Records —
Content starts

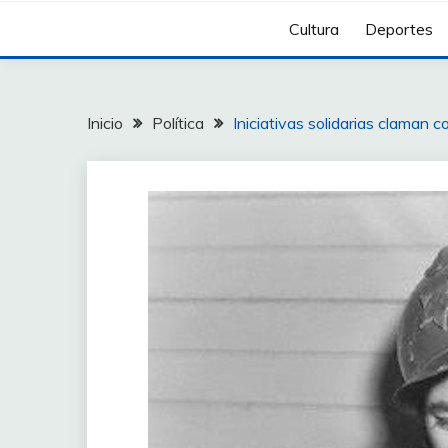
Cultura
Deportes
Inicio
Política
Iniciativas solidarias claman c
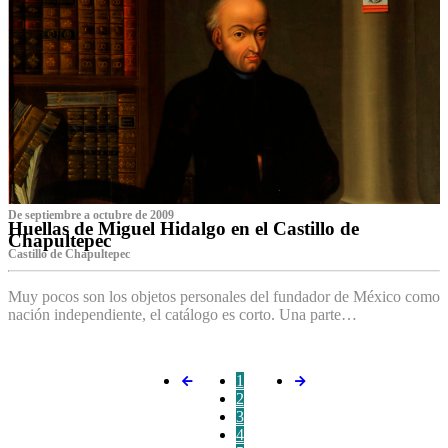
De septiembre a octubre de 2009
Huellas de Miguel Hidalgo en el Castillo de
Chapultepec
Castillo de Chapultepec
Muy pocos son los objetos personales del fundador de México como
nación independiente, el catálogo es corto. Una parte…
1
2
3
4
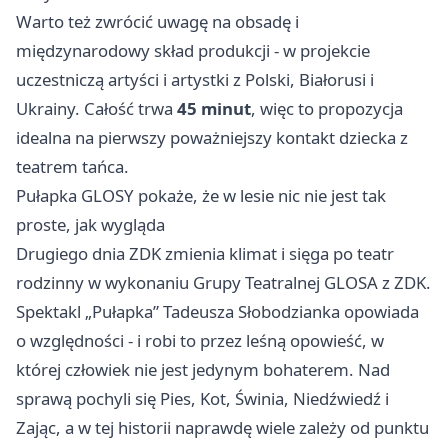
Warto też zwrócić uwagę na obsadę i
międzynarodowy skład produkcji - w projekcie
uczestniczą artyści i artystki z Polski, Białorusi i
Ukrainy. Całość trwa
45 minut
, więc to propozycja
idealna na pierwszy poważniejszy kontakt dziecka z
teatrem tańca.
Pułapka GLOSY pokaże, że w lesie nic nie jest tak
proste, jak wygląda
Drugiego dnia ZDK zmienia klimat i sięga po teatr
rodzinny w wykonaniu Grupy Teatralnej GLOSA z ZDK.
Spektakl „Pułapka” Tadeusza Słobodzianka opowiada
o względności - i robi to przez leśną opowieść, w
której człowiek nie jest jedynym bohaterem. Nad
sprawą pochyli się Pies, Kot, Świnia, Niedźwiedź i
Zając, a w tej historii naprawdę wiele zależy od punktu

Content ends

Task description — Line by line, reproduce the material above exactly, leaving each picture out.

Task answer —
Cultura
Deportes
Inicio
Política
Iniciativas solidarias claman c
De septiembre a octubre de 2009
Huellas de Miguel Hidalgo en el Castillo de
Chapultepec
Castillo de Chapultepec
Muy pocos son los objetos personales del fundador de México como
nación independiente, el catálogo es corto. Una parte…
1
2
3
4
Warto też zwrócić uwagę na obsadę i
międzynarodowy skład produkcji - w projekcie
uczestniczą artyści i artystki z Polski, Białorusi i
Ukrainy. Całość trwa
45 minut
, więc to propozycja
idealna na pierwszy poważniejszy kontakt dziecka z
teatrem tańca.
Pułapka GLOSY pokaże, że w lesie nic nie jest tak
proste, jak wygląda
Drugiego dnia ZDK zmienia klimat i sięga po teatr
rodzinny w wykonaniu Grupy Teatralnej GLOSA z ZDK.
Spektakl „Pułapka” Tadeusza Słobodzianka opowiada
o względności - i robi to przez leśną opowieść, w
której człowiek nie jest jedynym bohaterem. Nad
sprawą pochyli się Pies, Kot, Świnia, Niedźwiedź i
Zając, a w tej historii naprawdę wiele zależy od punktu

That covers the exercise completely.